### SET PROBLEM
Translate this sentence from the article below on French summer design into Spanish: "Azambourg heads the jury choosing this year’s Grand Prix winner from the ten design contestants whose work is also on show."

Chic Summer Habitats

 
Chic Summer Habitats

It’s vacation time in France. And the French embrace les vacances with their usual attention to style. Dreaming of sunny days, blond beaches and Mediterranean blues—from aquamarine to navy—French designers keep coming up with inspiring ideas for chic summer habitats.

Designed in 1923–28 by French Modernist architect Robert Mallet-Stevens for cultural philanthropists Vicomte Charles de Noailles and his wife Marie-Laure, the Villa Noailles was an avant-garde holiday domain. The viscount commissioned “a little house that would be interesting to live in to take advantage of the sun” overlooking the Mediterranean and the seacoast town of Hyères. After many extensions, the elegant concrete-and-glass residence emerged as a national landmark—60 rooms, an early indoor swimming pool, gym, squash court and vast open-air terraces. Giacometti, Cocteau, Picasso and Dalí came to visit; Pierre Chareau, Eileen Gray and Piet Mondrian helped with the decoration; Gabriel Guévrékian was the author of the Cubist garden, and Man Ray shot his famed Surrealist film Les Mystères du Château de Dé on the premises.

Owned by the city since 1973, the extraordinary villa now hosts cultural exhibitions, none more apt than Design Parade (through Sept 30, 2012). The 7th edition will spotlight a solo show in the swimming-pool room with 127 pieces by François Azambourg, including a Bugatti chair and a Chèvre table in shimmering aquagreen. Azambourg heads the jury choosing this year’s Grand Prix winner from the ten design contestants whose work is also on show. www.villanoailles-hyeres.com

VIA’s top picks

More innovative projects for laid-back living were tapped for the 2011–2012 VIA Labels, awarded in May by the government-and-industry- sponsored design promotion group. Straight to a vacation home’s bathroom, or a welcome addition to a guest room, Jean-Michel Policar’s EASY compact-column hand basin for Lido elegantly fulfills its function—a mirrored top section opens to reveal generous shelf space and LED lighting, and the basin sports a towel rail. The seat and puffy bubbled back of Eléonore Nalet’s ultra-comfy Serpentine armchair are clad in a turquoise indoor/outdoor, flame resistant, waterproof fabric.

### STORED DATA
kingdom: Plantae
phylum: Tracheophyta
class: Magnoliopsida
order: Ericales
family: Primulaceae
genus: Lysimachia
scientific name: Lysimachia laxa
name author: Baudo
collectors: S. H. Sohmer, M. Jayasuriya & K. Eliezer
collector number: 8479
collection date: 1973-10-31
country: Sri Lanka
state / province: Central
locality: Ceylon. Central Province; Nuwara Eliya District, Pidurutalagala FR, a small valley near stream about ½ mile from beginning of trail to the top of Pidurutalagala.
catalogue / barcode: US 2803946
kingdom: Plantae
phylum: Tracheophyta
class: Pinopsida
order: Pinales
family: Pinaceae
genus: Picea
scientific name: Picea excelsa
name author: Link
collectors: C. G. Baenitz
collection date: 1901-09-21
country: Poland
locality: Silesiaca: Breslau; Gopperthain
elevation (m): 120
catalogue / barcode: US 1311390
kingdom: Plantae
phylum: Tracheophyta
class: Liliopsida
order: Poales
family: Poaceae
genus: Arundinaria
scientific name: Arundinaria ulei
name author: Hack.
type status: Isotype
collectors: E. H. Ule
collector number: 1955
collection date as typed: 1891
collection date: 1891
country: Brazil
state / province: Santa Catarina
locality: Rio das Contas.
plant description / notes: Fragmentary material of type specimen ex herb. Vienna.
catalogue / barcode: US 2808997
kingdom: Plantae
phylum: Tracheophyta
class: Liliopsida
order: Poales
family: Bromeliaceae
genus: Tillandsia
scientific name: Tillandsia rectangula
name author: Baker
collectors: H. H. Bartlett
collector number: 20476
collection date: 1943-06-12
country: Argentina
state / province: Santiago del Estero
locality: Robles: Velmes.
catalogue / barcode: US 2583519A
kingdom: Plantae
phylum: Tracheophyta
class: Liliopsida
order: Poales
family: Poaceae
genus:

### IN RESPONSE
Azambourg preside el jurado que elige al ganador del Grand Prix de este año entre los diez concursantes de diseño cuyas obras también se exhiben.